The Clausius-Mossotti equation applies only to isotropic, homogenous materials such as gases and some liquids. However, note that you now have a relationship connecting the epsilon to the density and polarisability of a material - the material parameters. The Lorentz-Lorenz relations also give you the index of a gas in terms of the gas constant. If you have a copy of Feynmann's "red books", I believe there's a discussion of the Clausius-Mossotti equation in book two, about half way through.

However, in a crystal or an anamorphic substance, the epsilon, or the related susceptibility (chi) is no longer a scalar. In fact, it's a tensor. Thus, the relationship connecting the epsilon (and through it, the dispersion relations and thus, on to the refractive index) is now a tensor equation. Also, you need to also take into consideration that the index of most materials is complex, with the real part being our familiar index and the complex part the absorption. In this case, the Kramers-Kronig relations may be more pertinent. I'm not even going to try and write down Kramers-Kronig, just point you to it!
http://www.rp-photonics.com/kramers_kro ... tions.html
http://academic.reed.edu/physics/course ... ture21.pdf

To look at the tensor nature of the index in crystals and anisotropic materials, you might also want to look up the Fresnel Ellipsoid and the Index Ellipsoid. These give the polarisability of an anisotropic substance in terms of the susceptibility tensor. The reason that crystals and anisotropic materials have a tensor epsilon is that the atomic (molecular) forces cause a polarisation that does not "line up" with the incoming primary wave. The "spring" does not stretch along the direction of the incoming force (the primary wave), but goes askew.

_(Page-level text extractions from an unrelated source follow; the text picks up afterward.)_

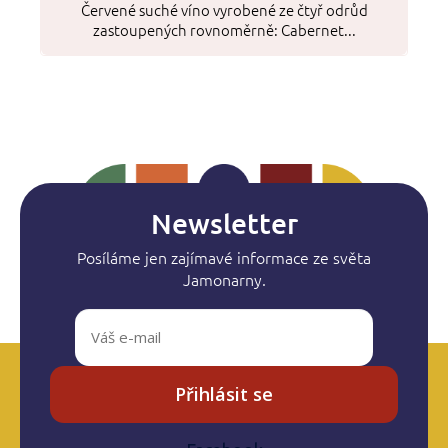
Červené suché víno vyrobené ze čtyř odrůd
zastoupených rovnoměrně: Cabernet...
Newsletter
Posíláme jen zajímavé informace ze světa
Jamonarny.
Přihlásit se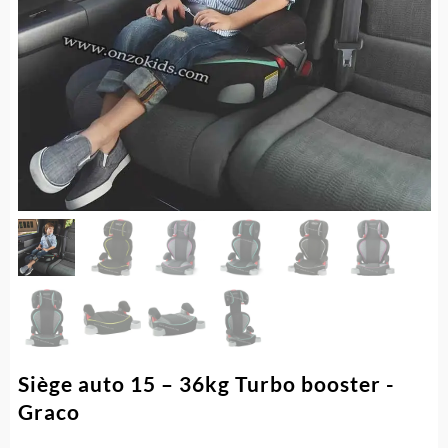
Siège auto 15 – 36kg Turbo booster -
Graco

Of course, to truly answer this question I'd have to go into Quantum Field Theory. But, it's 8 in the morning and I'm sure Joy's wondering when her coffee is going to show up. So for the sake of marital harmony, I hope you accept that I can't go into the full QFT treatment here and now!

[holorefugee]

Thank you Dinesh. I have the Red books and will follow up on it. I don't need the whole QED description at all just some rules of thumb that can get me through some design phases. Thank you for taking the time to ponder my question. Please tell Joy that I still think she was named appropriately.